- Opening Delimiter -
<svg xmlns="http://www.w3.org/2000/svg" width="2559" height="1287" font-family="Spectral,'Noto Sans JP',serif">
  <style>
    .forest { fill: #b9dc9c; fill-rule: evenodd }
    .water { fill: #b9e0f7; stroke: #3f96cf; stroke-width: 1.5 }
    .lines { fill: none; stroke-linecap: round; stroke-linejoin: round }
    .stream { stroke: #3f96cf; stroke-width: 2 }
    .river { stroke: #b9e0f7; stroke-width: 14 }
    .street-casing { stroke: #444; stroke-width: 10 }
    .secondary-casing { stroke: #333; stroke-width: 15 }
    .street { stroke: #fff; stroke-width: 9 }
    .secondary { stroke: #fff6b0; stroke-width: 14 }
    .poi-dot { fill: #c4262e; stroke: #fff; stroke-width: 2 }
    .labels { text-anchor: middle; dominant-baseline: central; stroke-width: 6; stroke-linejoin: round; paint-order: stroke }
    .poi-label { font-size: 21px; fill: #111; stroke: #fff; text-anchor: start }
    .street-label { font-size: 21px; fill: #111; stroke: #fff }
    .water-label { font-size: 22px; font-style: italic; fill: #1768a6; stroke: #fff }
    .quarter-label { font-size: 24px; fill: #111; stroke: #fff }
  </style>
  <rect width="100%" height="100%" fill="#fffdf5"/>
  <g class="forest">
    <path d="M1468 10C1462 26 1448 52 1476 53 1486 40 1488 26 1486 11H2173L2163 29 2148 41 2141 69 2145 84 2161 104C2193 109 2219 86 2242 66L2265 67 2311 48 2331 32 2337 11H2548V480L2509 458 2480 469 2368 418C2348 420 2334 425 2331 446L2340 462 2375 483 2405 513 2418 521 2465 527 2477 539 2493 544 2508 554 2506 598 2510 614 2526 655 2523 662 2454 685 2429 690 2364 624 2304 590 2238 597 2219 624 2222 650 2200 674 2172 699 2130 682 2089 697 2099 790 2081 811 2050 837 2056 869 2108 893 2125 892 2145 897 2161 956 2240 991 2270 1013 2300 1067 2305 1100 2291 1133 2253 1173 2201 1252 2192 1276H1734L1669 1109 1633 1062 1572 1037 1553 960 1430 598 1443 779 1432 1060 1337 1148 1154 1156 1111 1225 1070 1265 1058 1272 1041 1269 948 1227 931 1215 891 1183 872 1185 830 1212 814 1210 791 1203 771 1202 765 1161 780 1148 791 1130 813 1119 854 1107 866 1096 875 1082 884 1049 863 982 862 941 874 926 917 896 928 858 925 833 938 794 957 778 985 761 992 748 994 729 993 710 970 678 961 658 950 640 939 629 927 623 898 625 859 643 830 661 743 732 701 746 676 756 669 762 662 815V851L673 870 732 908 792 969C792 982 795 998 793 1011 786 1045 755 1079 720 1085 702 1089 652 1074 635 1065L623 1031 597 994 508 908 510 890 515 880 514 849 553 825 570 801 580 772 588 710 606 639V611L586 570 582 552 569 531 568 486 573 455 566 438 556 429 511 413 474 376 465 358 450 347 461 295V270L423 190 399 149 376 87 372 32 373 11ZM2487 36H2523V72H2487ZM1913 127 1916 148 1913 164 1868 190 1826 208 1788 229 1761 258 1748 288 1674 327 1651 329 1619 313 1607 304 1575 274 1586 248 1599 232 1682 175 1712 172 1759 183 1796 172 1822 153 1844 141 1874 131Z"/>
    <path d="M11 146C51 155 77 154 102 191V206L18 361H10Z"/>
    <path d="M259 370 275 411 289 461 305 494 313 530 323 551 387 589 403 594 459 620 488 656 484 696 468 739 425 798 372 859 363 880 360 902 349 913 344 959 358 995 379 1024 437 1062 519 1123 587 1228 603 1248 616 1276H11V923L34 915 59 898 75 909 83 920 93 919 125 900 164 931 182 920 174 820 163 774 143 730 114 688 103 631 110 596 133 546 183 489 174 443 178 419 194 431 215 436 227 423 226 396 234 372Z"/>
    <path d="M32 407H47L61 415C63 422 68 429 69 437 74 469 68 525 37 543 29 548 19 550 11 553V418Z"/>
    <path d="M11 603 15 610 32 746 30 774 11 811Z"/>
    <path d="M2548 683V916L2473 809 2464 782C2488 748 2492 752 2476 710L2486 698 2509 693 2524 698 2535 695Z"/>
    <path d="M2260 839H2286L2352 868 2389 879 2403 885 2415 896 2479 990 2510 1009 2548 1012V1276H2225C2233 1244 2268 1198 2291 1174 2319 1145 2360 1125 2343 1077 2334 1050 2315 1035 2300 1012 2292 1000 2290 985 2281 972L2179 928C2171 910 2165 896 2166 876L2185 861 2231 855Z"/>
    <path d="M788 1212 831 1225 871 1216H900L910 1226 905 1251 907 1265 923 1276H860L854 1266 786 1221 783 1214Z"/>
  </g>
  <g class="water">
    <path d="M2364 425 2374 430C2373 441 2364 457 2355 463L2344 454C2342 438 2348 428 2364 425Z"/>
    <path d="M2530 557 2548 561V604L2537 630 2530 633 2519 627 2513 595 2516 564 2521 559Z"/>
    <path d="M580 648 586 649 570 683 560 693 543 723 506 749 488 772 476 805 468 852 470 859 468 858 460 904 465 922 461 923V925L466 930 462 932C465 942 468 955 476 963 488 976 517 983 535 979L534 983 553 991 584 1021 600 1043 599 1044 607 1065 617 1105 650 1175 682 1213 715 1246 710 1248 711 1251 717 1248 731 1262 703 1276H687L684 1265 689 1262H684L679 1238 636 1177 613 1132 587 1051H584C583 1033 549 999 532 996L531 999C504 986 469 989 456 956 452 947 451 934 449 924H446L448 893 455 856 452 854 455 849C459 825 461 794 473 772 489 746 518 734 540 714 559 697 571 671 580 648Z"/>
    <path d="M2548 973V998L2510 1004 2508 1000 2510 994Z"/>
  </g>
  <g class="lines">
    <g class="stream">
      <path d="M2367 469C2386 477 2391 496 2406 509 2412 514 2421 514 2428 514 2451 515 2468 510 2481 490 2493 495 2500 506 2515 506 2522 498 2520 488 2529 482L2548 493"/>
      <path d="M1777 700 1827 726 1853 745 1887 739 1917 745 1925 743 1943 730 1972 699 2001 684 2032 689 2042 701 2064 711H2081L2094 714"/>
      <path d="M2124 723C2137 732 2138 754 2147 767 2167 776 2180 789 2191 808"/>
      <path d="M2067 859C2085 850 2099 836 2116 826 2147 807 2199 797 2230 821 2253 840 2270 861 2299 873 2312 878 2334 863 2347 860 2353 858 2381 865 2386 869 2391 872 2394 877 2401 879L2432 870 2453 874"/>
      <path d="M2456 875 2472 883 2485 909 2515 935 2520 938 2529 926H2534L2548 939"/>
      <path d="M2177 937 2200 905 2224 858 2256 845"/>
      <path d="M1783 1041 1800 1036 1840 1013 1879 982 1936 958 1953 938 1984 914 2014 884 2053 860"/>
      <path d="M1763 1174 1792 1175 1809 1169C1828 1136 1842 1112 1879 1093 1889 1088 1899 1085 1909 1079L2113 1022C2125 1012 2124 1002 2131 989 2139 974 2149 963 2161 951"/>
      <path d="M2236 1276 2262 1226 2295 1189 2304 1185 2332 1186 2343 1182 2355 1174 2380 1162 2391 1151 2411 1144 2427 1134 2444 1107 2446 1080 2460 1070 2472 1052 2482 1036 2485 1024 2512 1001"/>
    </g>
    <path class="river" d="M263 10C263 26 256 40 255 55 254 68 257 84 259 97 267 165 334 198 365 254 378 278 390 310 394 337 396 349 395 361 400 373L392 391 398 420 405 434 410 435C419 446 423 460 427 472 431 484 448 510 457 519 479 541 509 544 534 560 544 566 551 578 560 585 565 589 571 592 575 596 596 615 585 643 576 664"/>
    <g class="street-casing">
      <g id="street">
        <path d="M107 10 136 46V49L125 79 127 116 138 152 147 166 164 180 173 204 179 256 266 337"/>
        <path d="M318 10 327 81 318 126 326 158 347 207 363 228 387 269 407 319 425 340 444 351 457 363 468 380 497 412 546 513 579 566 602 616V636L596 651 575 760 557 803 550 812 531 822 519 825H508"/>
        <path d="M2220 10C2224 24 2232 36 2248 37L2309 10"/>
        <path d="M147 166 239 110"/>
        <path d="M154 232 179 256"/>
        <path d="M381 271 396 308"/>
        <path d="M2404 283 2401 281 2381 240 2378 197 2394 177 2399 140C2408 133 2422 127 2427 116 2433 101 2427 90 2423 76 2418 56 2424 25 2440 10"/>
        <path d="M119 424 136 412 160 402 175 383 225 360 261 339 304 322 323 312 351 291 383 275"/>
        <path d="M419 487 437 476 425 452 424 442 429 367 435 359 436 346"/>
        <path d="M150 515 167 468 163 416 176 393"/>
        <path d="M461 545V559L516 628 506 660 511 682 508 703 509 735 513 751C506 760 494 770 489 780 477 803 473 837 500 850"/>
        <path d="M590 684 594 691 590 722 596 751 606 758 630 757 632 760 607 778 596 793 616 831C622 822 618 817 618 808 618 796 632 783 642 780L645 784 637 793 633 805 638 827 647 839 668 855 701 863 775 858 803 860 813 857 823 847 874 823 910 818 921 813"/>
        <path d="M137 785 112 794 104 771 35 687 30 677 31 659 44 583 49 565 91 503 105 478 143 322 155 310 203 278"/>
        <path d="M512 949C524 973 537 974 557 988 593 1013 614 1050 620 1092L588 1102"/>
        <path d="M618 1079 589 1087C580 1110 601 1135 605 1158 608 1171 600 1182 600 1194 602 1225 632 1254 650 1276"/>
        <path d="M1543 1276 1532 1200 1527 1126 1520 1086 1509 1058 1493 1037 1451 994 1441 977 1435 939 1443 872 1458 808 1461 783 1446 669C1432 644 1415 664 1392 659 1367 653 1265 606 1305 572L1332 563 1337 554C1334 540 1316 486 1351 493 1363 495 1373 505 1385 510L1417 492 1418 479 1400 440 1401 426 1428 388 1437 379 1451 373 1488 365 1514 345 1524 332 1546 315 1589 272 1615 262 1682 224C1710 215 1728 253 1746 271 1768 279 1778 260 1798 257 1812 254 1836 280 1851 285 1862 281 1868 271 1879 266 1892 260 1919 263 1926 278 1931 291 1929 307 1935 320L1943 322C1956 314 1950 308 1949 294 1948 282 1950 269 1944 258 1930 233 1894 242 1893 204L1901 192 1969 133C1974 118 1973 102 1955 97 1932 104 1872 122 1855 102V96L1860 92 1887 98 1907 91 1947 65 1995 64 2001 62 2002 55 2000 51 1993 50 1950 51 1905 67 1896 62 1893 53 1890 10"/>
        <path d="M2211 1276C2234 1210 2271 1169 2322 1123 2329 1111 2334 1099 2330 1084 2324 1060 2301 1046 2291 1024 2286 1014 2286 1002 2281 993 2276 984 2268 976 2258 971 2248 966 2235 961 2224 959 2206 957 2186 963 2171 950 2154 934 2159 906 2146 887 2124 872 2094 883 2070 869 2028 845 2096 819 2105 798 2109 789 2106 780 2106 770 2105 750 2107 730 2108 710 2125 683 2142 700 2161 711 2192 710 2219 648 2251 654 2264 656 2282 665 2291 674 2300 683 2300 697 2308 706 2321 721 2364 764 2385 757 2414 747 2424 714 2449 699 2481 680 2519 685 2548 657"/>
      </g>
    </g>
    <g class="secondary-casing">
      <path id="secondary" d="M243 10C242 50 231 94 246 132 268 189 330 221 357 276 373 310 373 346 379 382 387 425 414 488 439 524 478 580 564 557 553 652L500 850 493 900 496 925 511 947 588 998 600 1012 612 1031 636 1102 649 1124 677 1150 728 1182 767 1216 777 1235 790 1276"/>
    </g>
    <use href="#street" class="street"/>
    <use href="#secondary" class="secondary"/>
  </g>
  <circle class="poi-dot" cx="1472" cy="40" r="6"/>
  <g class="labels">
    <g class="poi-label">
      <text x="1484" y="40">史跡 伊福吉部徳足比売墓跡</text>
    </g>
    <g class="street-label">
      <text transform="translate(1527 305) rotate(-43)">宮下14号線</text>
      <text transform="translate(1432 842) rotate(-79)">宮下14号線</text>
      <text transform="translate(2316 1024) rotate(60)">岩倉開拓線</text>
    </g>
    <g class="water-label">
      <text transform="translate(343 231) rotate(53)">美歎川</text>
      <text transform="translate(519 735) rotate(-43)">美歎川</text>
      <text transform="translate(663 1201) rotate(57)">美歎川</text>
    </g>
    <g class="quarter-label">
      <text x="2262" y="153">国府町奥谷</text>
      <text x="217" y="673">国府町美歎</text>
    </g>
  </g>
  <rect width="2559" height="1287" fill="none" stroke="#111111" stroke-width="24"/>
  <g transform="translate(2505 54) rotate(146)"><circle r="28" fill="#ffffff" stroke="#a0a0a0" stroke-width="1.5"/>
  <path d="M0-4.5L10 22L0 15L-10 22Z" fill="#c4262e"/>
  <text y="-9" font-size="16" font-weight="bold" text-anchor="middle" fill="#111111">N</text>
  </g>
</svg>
- Closing Delimiter -
WHAT NEEDS TO BE DONE:
Only those lines of the entries above that run from the line containing "#b9e0f7; stroke-width: 14" to the line containing "middle; dominant-baseline: central;", both included, should be transcribed exactly.

FINISHED TASK:
    .river { stroke: #b9e0f7; stroke-width: 14 }
    .street-casing { stroke: #444; stroke-width: 10 }
    .secondary-casing { stroke: #333; stroke-width: 15 }
    .street { stroke: #fff; stroke-width: 9 }
    .secondary { stroke: #fff6b0; stroke-width: 14 }
    .poi-dot { fill: #c4262e; stroke: #fff; stroke-width: 2 }
    .labels { text-anchor: middle; dominant-baseline: central; stroke-width: 6; stroke-linejoin: round; paint-order: stroke }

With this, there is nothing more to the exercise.